Once the peer tutors have been identified, they should start working on the answer for the content question. This is an ill-structured, collaborative process that should encourage group members each equally to contribute to a final answer (Strijbos et al., 2004). Once the tutee is satisfied the ad hoc transient community has outlived its purpose and ceases to exist.

No technical tour de force is needed to set up and run an ad hoc transient community. To be able at all to populate such communities with Learning Network users, their characteristics need to be stored in a digital portfolio. A relatively simple computer

program suffices to compute a Learning Network user's tutor suitability. Ideally also, when asked to answer a question, tutors should not have to start from scratch but be given proto-answers derived from existing text bodies. Proto-answers should be ranked for suitability, using language technologies such as Latent Semantic Analysis (Van Bruggen et al., 2004). Finally, a system should be available which offers tutee and tutors a collaborative workspace. It should be seeded with the proto-answers and, preferably, maintain a historical record of the changes that the participants have made. It should also be equipped with mechanisms that alert the participants to new contributions. Systems that combine the functionalities of a wiki, for collaboration, and a blog, for alerting through some kind of RSS-based mechanism, come close to meeting these criteria.

4 Discussion In the above, we argued that the self-directedness of learners in a Learning Network creates two problems. First, in so far as self-directedness leads to isolation, it negatively affects their academic achievements; second, as self-directedness probably comes with heterogeneity it increases the workload of tutors. We proposed that peer tutoring in ad hoc, transient communities, which are part of a Learning Network, would solve these problems and we discussed various characteristics that such communities then should exhibit.

Recognisability of members can be guaranteed by banning the use screen names. A historical record of user actions can easily be maintained by logging all their actions, the most significant of which become part of the user's digital portfolio; continuity of contact can thus be promoted (1). A happy mix of connectors, mavens, and salesmen, follows from heterogeneity of the Learning Network as a whole; newbies and veterans can be made to participate in ad hoc transient communities by monitoring each learner’s

tutoring competency (2). The way an ad hoc transient community is formed, sets a clear boundary to it. Furthermore, it obviously operates according to a clear set of rules that, since they make up the design of any ad hoc transient community, are difficult to cheat on (3). By their very design, ad hoc transient communities spread tutor workload over peers (4). Because they require tutors to collaborate on answering the tutee's question, they facilitate engagement, commitment and a sense of belonging (5). Similarly, this collaboration will also promote higher-order, academic cognitive processes (6).

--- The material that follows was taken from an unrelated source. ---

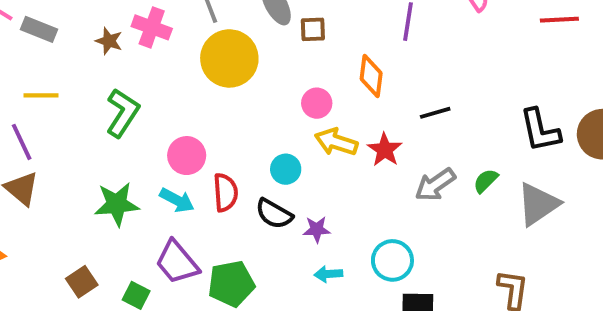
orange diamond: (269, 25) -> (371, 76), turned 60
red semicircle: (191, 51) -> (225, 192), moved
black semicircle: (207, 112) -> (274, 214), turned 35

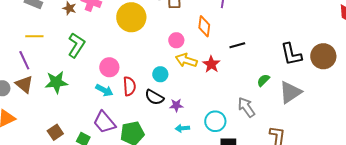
gray arrow: (435, 185) -> (246, 107), moved, turned 90
green star: (117, 204) -> (56, 82), moved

In conclusion, ad hoc transient communities fulfil some of the expectations because they are designed to do so. This applies to items 1, 2, and 3 in particular. For other expectations - items 4, 5 and 6 - it is a priori likely that they will, but ultimately it is an empirical question whether they actually do. There is a literature on the notion of swift trust that lends support to item 5 (Meyerson et al. 1996; Coppola et al., 2004). However, for this and the other items only experiments can provide decisive answers.